Seven years before the outbreak of the First World War three countries signed the Triple Entente: Great Britain, France and Imperial Russia. There was a similar alliance at work in this Royal Philharmonic Orchestra concert: a British orchestra, a French conductor and an all-Russian programme. The main work, Rachmaninov’s Second Symphony, was actually premiered in St Petersburg in February 1908, just a few months after the signing of what was intended to represent a harmonious understanding between three of the leading nations of the day. Interestingly, the conductor, Lionel Bringuier, and his Ukrainian soloist, Valeriy Sokolov, were born within two days of each other in September 1986.
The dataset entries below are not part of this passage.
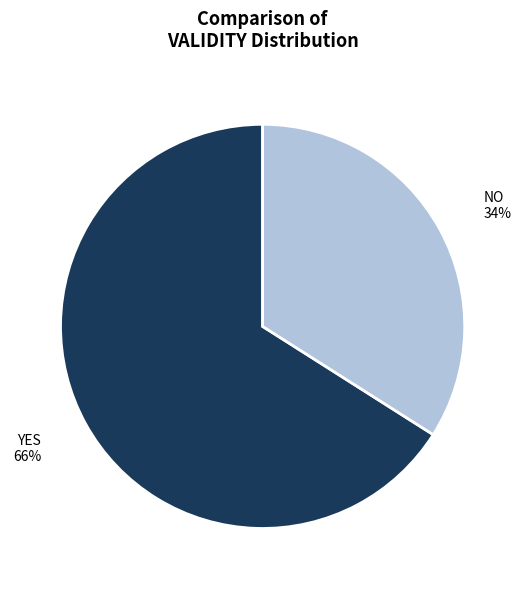

To the nearest percent, what is the average slice percentage?

50%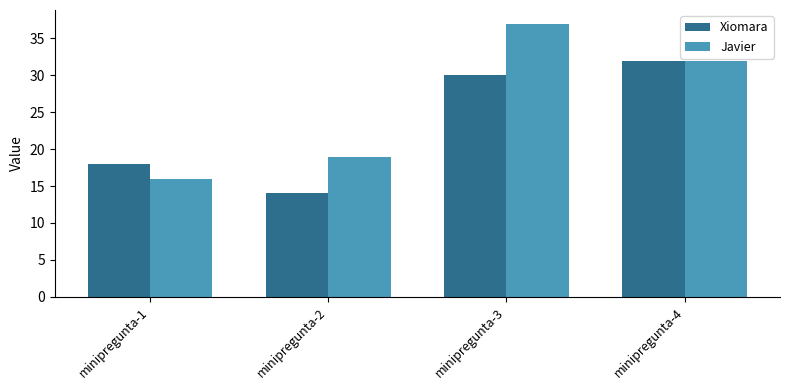

What is the average value of the Xiomara series?

24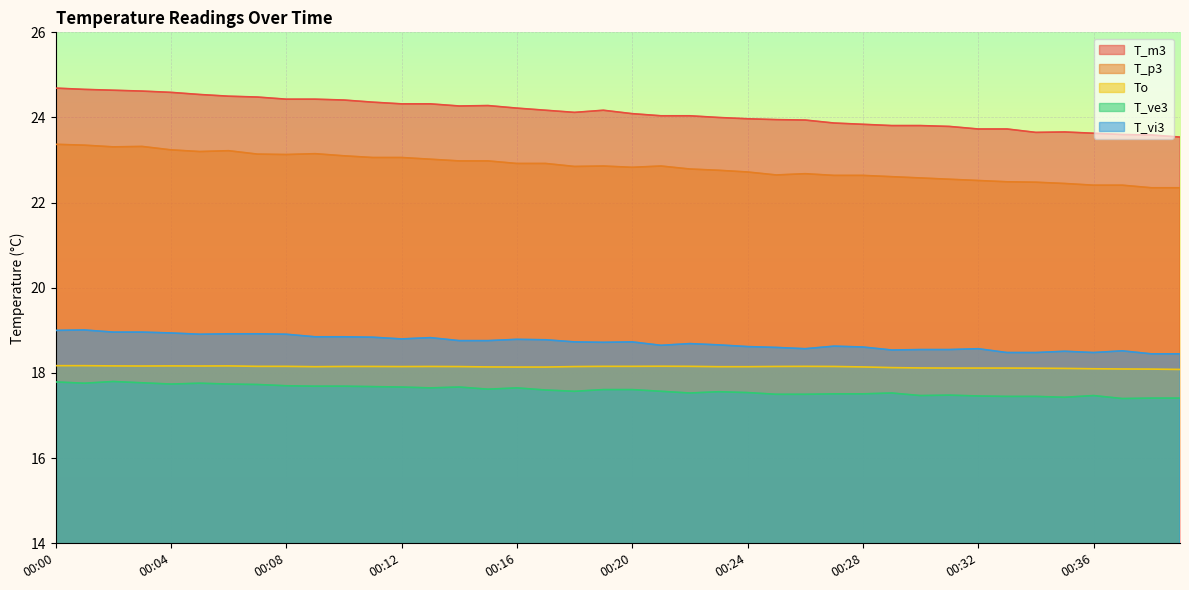

The value of T_vi3 at 00:31 is 18.6. True or false?

True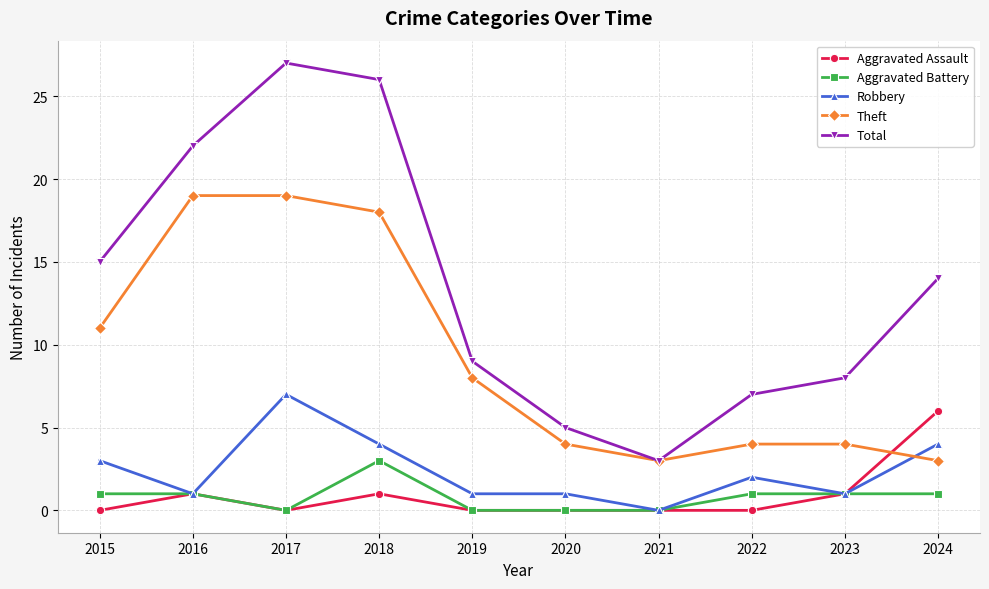

At how many categories does at least one series exceed 23?

2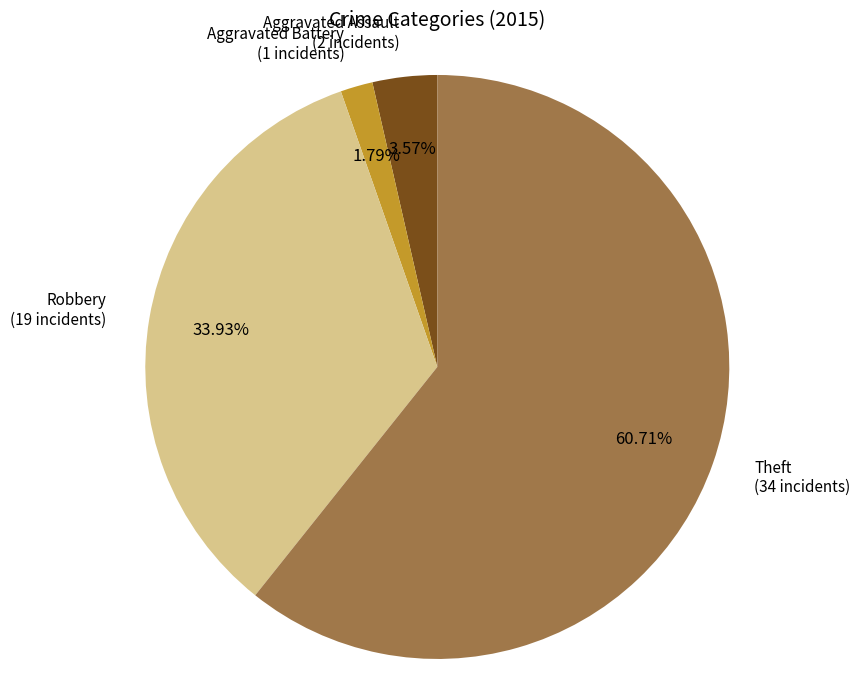

Is there any slice that represents more than half of the pie?

Yes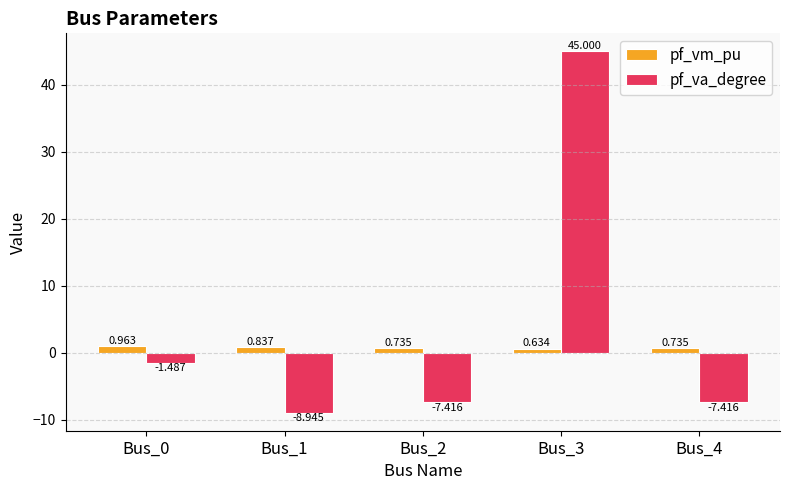

Rank the series by their maximum value, from lowest to highest.

pf_vm_pu, pf_va_degree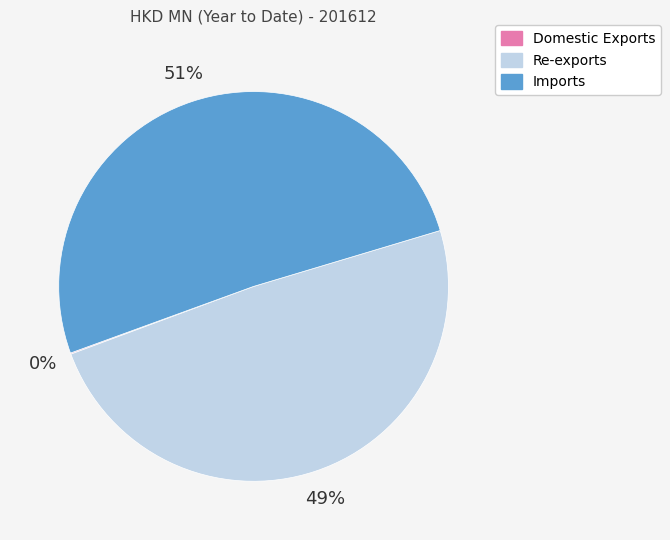

Combined, do Re-exports and Imports account for over 50%?

Yes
Yet, careful strategic planning notwithstanding, alliances can quickly come apart at the seams. As if to flag up the potential for conflict and, in Shakespeare’s phrase, “shake the yoke of inauspicious stars”, the RPO had decided to market this concert under the banner “In the face of adversity”. In one respect, however, soloist and conductor were well matched: both clearly wanted to take the sting out of Shostakovich, to downplay the extremes. There were moments in the first movement of that composer’s Violin Concerto no. 1 in A minor when a sense of suppressed pain was just about palpable, ethereal sounds coming from harp, celesta and tam-tam as if to underline the chill in the air, and a suggestion of foreboding towards the close which reminded me of the heightened atmosphere in the same composer’s Symphony no. 11. But too often Sokolov retreated too far into his inner world. This lack of assertiveness, of being too self-contained, was even more of a problem in the following Scherzo which saw the soloist integrated into the orchestral texture, rather than breaking free from it. As a result, this movement merely skipped along, rather than being, in the words of the dedicatee David Oistrakh, “evil, demonic, prickly”. If you like wild and frenetic dances to be controlled, with the head ruling the heart, Sokolov’s approach would not have disappointed. The phrase “dancing through tears” has been applied to this movement. The dancing was there; the tears were not.
In the Passacaglia third movement, after urgent-sounding lower strings and confident horns, the soloist revealed more of his inner self, the playing still poised but by now warmer, yet the fiendishly difficult cadenza, which extends for all of five minutes, saw nothing of the blood-and-guts stuff that can chill the bone-marrow in an outstanding performance. Instead, and despite the season of spooks and spectres, this session of gentle sparring would have done nothing to frighten the horses. Even in the Burlesque finale the boisterousness was measured, the bars of the cage tapped but never seriously rattled. What happened next though was totally unexpected: Sokolov’s generous encore made more of an impression on me than his handling of the concerto. In the cadenza from Paganini’s Violin Concerto no. 1, he was clearly in his element, the silvery tone and aristocratic line of his instrument ideally aligned to the music, the pyrotechnics negotiated with considerable aplomb, the brilliance spellbinding.